8. A driver circuit for an electro-optical device, comprising:

a data line driver circuit which samples image signals transferred by video signal lines and feeds the signals to the data lines, by using a clock that serves as reference of horizontal scanning and an enable signal that determines timings to feed the image signals to the data lines; and

a timing generator circuit which setting those active periods of the enable signal that make the sampling of the image signals possible, in periods that do not include timings of rise or fall of the clock.

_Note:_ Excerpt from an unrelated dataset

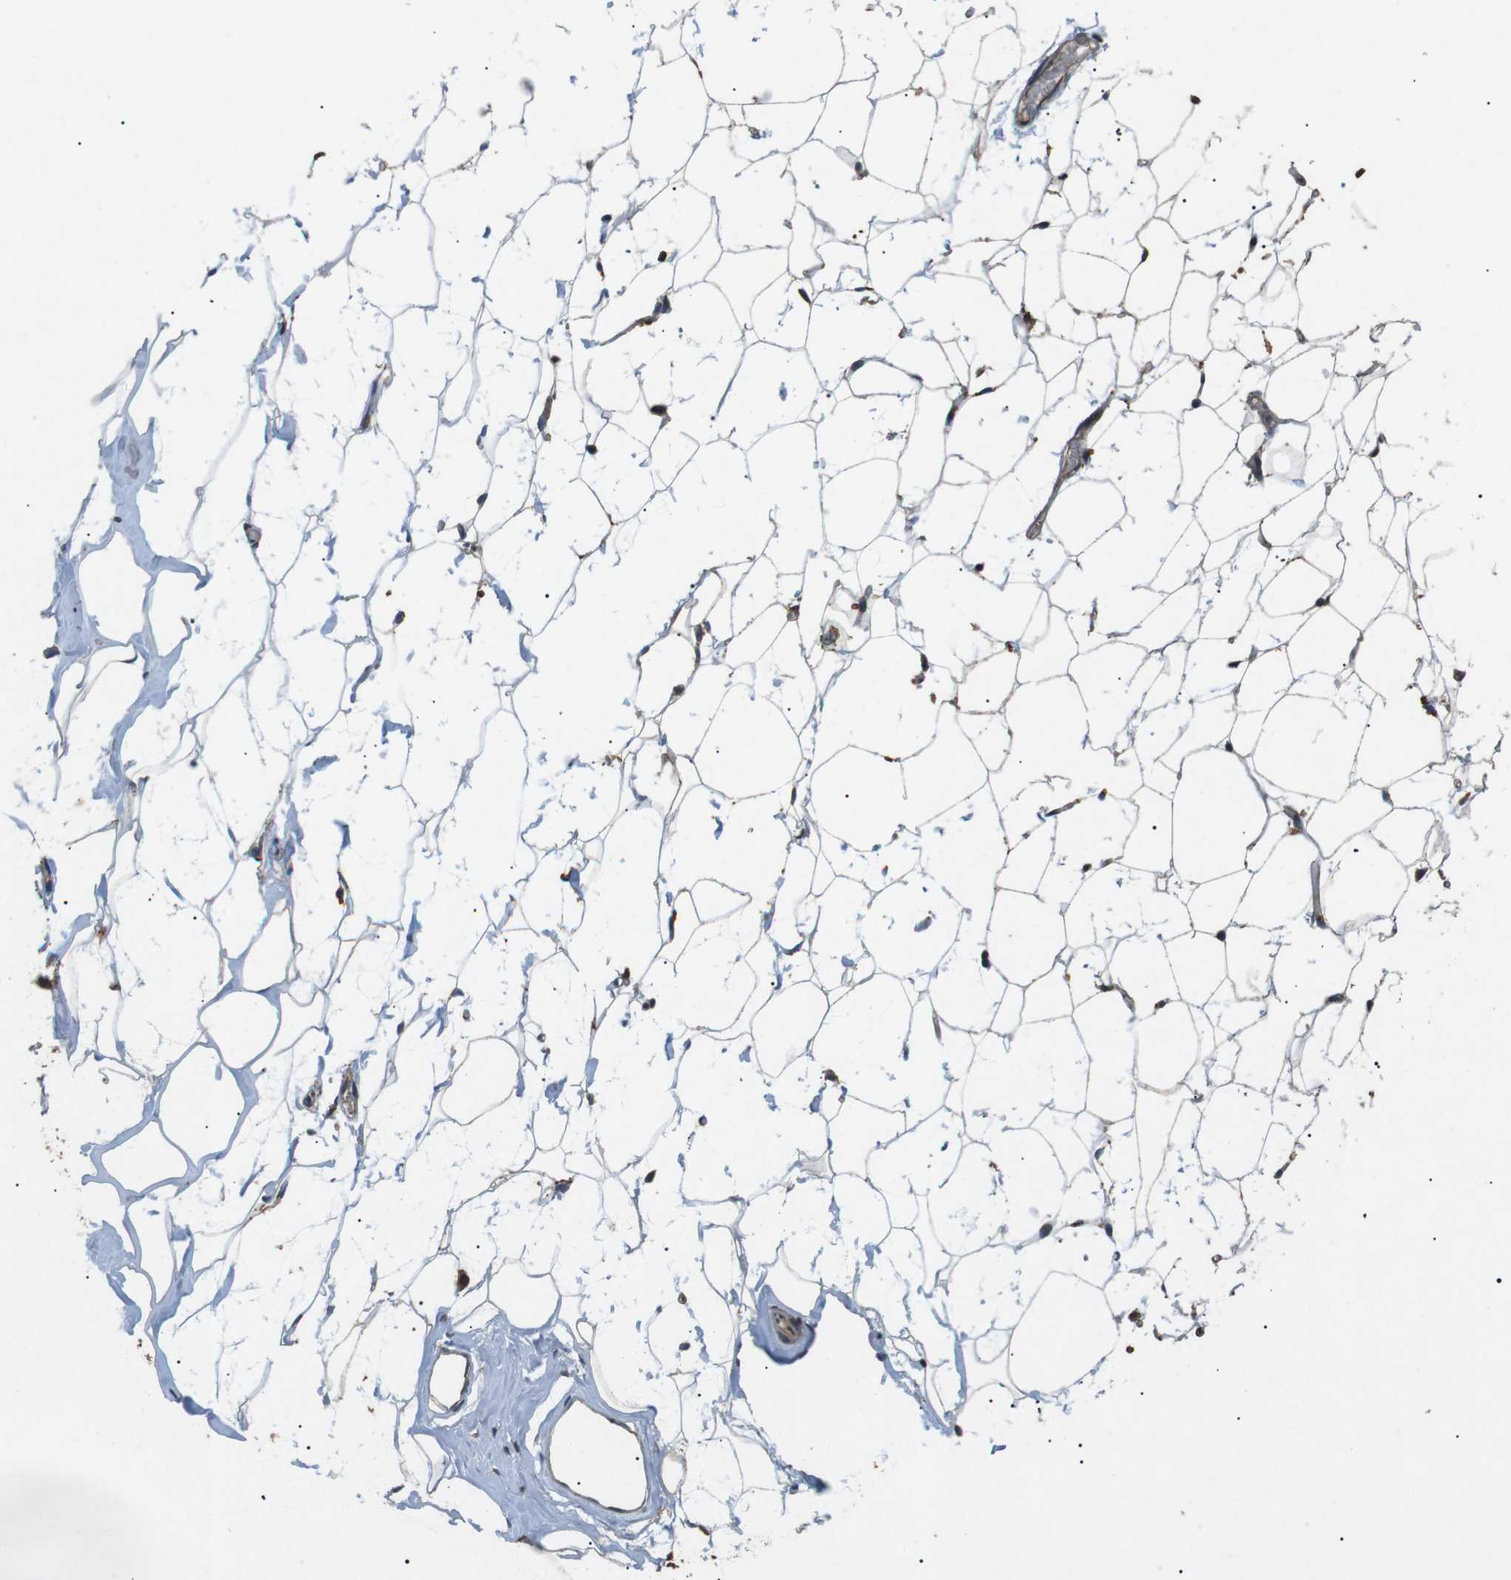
{"staining": {"intensity": "weak", "quantity": ">75%", "location": "cytoplasmic/membranous"}, "tissue": "adipose tissue", "cell_type": "Adipocytes", "image_type": "normal", "snomed": [{"axis": "morphology", "description": "Normal tissue, NOS"}, {"axis": "topography", "description": "Breast"}, {"axis": "topography", "description": "Soft tissue"}], "caption": "A brown stain highlights weak cytoplasmic/membranous expression of a protein in adipocytes of normal human adipose tissue.", "gene": "TBC1D15", "patient": {"sex": "female", "age": 75}}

9. The driver circuit for an electro-optical device according to claim 8, the timing generator circuit setting the active periods of the enable signal, in periods which are other than a period of predetermined width including the timing of the rise or fall of the clock.

10. The driver circuit for an electro-optical device according to claim 8, the enable signal having a plurality of active periods within one cycle of the clock which serves as the reference of the horizontal scanning.

11. A drive method of driving an electro-optical device, comprising:

feeding a clock which serves as a reference of horizontal scanning, and an enable signal which determines timings to feed data lines with image signals transferred by video signal lines;

setting active periods of the enable signal which make sampling of the image signals possible, in periods which do not include timings of rise or fall of the clock; and

sampling the image signals and feeding the signals to the data lines in the active periods of the enable signal.

12. The drive method of driving an electro-optical device according to claim 11, timings of rise or fall of the clock and the active periods of the enable signal being periods which are distant from the timings of the rise or fall of the clock more than 15 nanoseconds.

13. An electronic equipment, comprising:

the electro-optical device according to claim 1 usable as an image formation device.